> What you need to do
Reproduce the material below word for word, leaving the images out of your answer.

(Data excerpts)
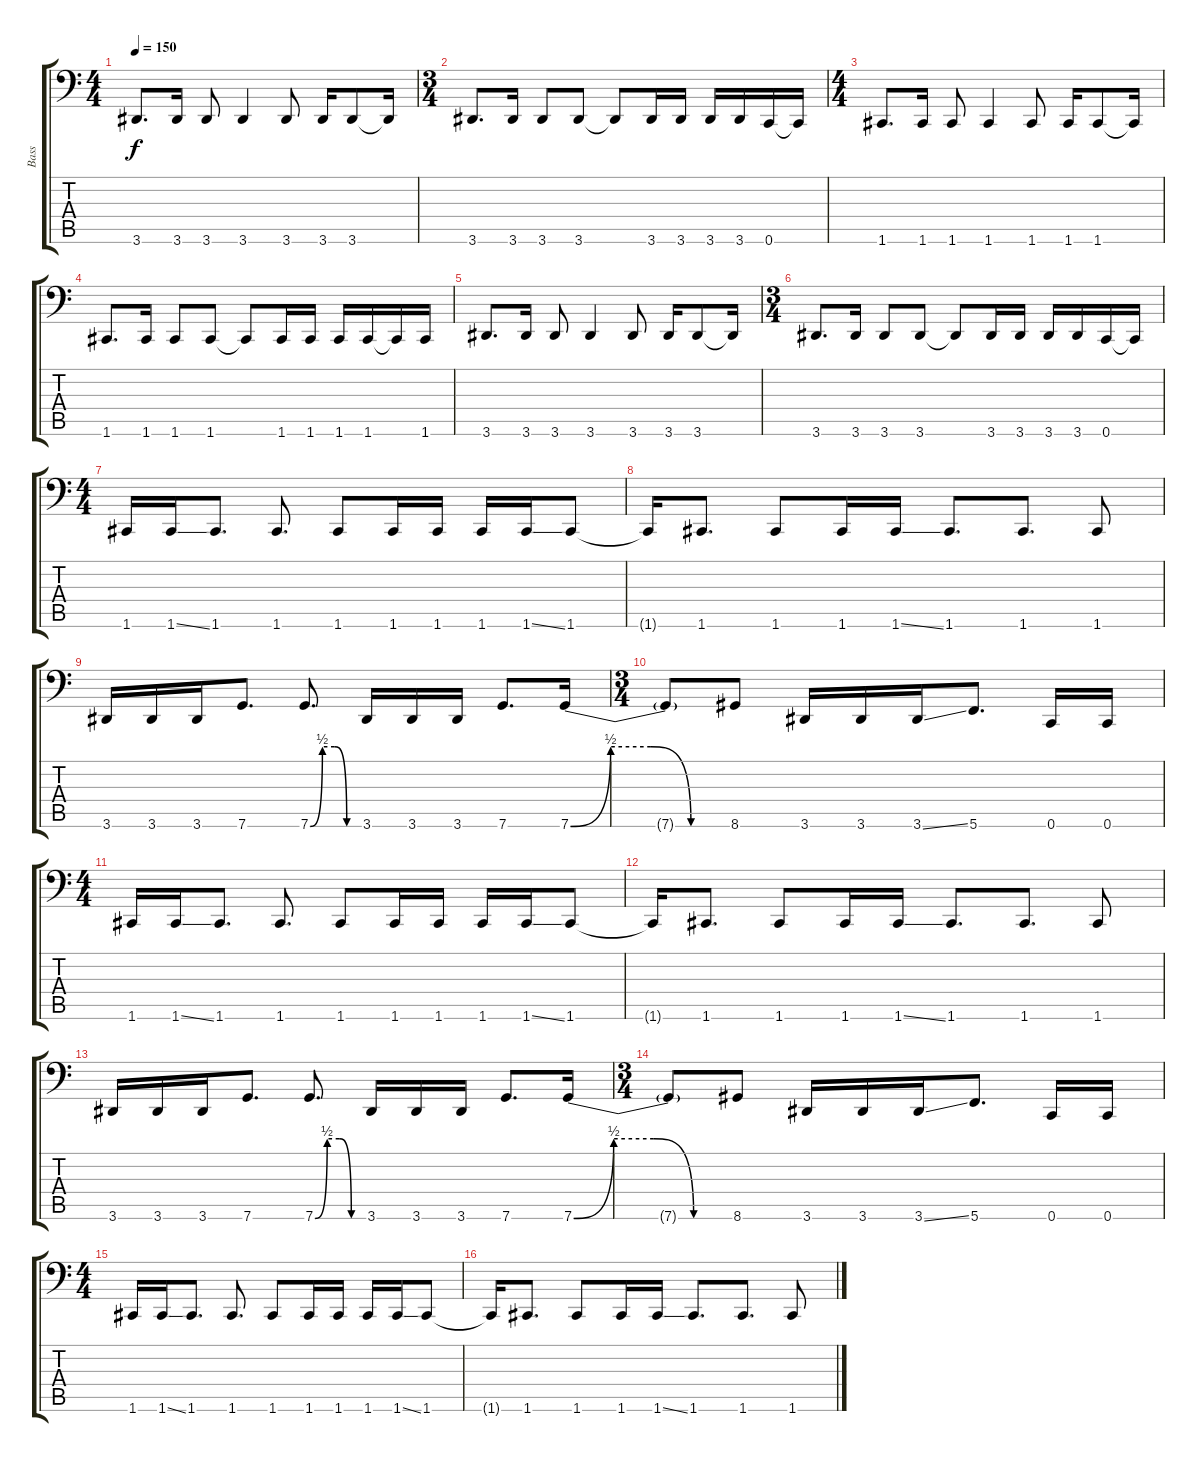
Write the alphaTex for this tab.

\track ("Bass" "Bass") {instrument electricbassfinger}
\staff {score tabs}
\tuning (D3 A2 F2 C2 G1 C1) {hide}
\ts (4 4)
\tempo 150
\clef f4
\ks c
3.6.8{d dy f} 3.6.16 3.6.8 3.6.4 3.6.8 3.6.16 3.6.8 3.6{t}.16 |
\ts (3 4)
3.6.8{d} 3.6.16 3.6.8 3.6.8 3.6{t}.8 3.6.16 3.6.16 3.6.16 3.6.16 0.6.16 0.6{t}.16 |
\ts (4 4)
1.6.8{d} 1.6.16 1.6.8 1.6.4 1.6.8 1.6.16 1.6.8 1.6{t}.16 |
1.6.8{d} 1.6.16 1.6.8 1.6.8 1.6{t}.8 1.6.16 1.6.16 1.6.16 1.6.16 1.6{t}.16 1.6.16 |
3.6.8{d} 3.6.16 3.6.8 3.6.4 3.6.8 3.6.16 3.6.8 3.6{t}.16 |
\ts (3 4)
3.6.8{d} 3.6.16 3.6.8 3.6.8 3.6{t}.8 3.6.16 3.6.16 3.6.16 3.6.16 0.6.16 0.6{t}.16 |
\ts (4 4)
1.6.16 1.6{ss}.16 1.6.8{d} 1.6.8{d} 1.6.8 1.6.16 1.6.16 1.6.16 1.6{ss}.16 1.6.8 |
1.6{t}.16 1.6.8{d} 1.6.8 1.6.16 1.6{ss}.16 1.6.8{d} 1.6.8{d} 1.6.8 |
3.6.16 3.6.16 3.6.16 7.6.8{d} 7.6{be (custom 0 0 15 2 30 2 45 0 60 0)}.8{d} 3.6.16 3.6.16 3.6.16 7.6.8{d} 7.6{be (custom 0 0 15 2 30 2 45 0 60 0)}.16 |
\ts (3 4)
7.6{t}.8 8.6.8 3.6.16 3.6.16 3.6{ss}.16 5.6.8{d} 0.6.16 0.6.16 |
\ts (4 4)
1.6.16 1.6{ss}.16 1.6.8{d} 1.6.8{d} 1.6.8 1.6.16 1.6.16 1.6.16 1.6{ss}.16 1.6.8 |
1.6{t}.16 1.6.8{d} 1.6.8 1.6.16 1.6{ss}.16 1.6.8{d} 1.6.8{d} 1.6.8 |
3.6.16 3.6.16 3.6.16 7.6.8{d} 7.6{be (custom 0 0 15 2 30 2 45 0 60 0)}.8{d} 3.6.16 3.6.16 3.6.16 7.6.8{d} 7.6{be (custom 0 0 15 2 30 2 45 0 60 0)}.16 |
\ts (3 4)
7.6{t}.8 8.6.8 3.6.16 3.6.16 3.6{ss}.16 5.6.8{d} 0.6.16 0.6.16 |
\ts (4 4)
1.6.16 1.6{ss}.16 1.6.8{d} 1.6.8{d} 1.6.8 1.6.16 1.6.16 1.6.16 1.6{ss}.16 1.6.8 |
1.6{t}.16 1.6.8{d} 1.6.8 1.6.16 1.6{ss}.16 1.6.8{d} 1.6.8{d} 1.6.8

> Answer below
Write the alphaTex for this tab.

\track ("Bass" "Bass") {instrument electricbassfinger}
\staff {score tabs}
\tuning (D3 A2 F2 C2 G1 C1) {hide}
\ts (4 4)
\tempo 150
\clef f4
\ks c
3.6.8{d dy f} 3.6.16 3.6.8 3.6.4 3.6.8 3.6.16 3.6.8 3.6{t}.16 |
\ts (3 4)
3.6.8{d} 3.6.16 3.6.8 3.6.8 3.6{t}.8 3.6.16 3.6.16 3.6.16 3.6.16 0.6.16 0.6{t}.16 |
\ts (4 4)
1.6.8{d} 1.6.16 1.6.8 1.6.4 1.6.8 1.6.16 1.6.8 1.6{t}.16 |
1.6.8{d} 1.6.16 1.6.8 1.6.8 1.6{t}.8 1.6.16 1.6.16 1.6.16 1.6.16 1.6{t}.16 1.6.16 |
3.6.8{d} 3.6.16 3.6.8 3.6.4 3.6.8 3.6.16 3.6.8 3.6{t}.16 |
\ts (3 4)
3.6.8{d} 3.6.16 3.6.8 3.6.8 3.6{t}.8 3.6.16 3.6.16 3.6.16 3.6.16 0.6.16 0.6{t}.16 |
\ts (4 4)
1.6.16 1.6{ss}.16 1.6.8{d} 1.6.8{d} 1.6.8 1.6.16 1.6.16 1.6.16 1.6{ss}.16 1.6.8 |
1.6{t}.16 1.6.8{d} 1.6.8 1.6.16 1.6{ss}.16 1.6.8{d} 1.6.8{d} 1.6.8 |
3.6.16 3.6.16 3.6.16 7.6.8{d} 7.6{be (custom 0 0 15 2 30 2 45 0 60 0)}.8{d} 3.6.16 3.6.16 3.6.16 7.6.8{d} 7.6{be (custom 0 0 15 2 30 2 45 0 60 0)}.16 |
\ts (3 4)
7.6{t}.8 8.6.8 3.6.16 3.6.16 3.6{ss}.16 5.6.8{d} 0.6.16 0.6.16 |
\ts (4 4)
1.6.16 1.6{ss}.16 1.6.8{d} 1.6.8{d} 1.6.8 1.6.16 1.6.16 1.6.16 1.6{ss}.16 1.6.8 |
1.6{t}.16 1.6.8{d} 1.6.8 1.6.16 1.6{ss}.16 1.6.8{d} 1.6.8{d} 1.6.8 |
3.6.16 3.6.16 3.6.16 7.6.8{d} 7.6{be (custom 0 0 15 2 30 2 45 0 60 0)}.8{d} 3.6.16 3.6.16 3.6.16 7.6.8{d} 7.6{be (custom 0 0 15 2 30 2 45 0 60 0)}.16 |
\ts (3 4)
7.6{t}.8 8.6.8 3.6.16 3.6.16 3.6{ss}.16 5.6.8{d} 0.6.16 0.6.16 |
\ts (4 4)
1.6.16 1.6{ss}.16 1.6.8{d} 1.6.8{d} 1.6.8 1.6.16 1.6.16 1.6.16 1.6{ss}.16 1.6.8 |
1.6{t}.16 1.6.8{d} 1.6.8 1.6.16 1.6{ss}.16 1.6.8{d} 1.6.8{d} 1.6.8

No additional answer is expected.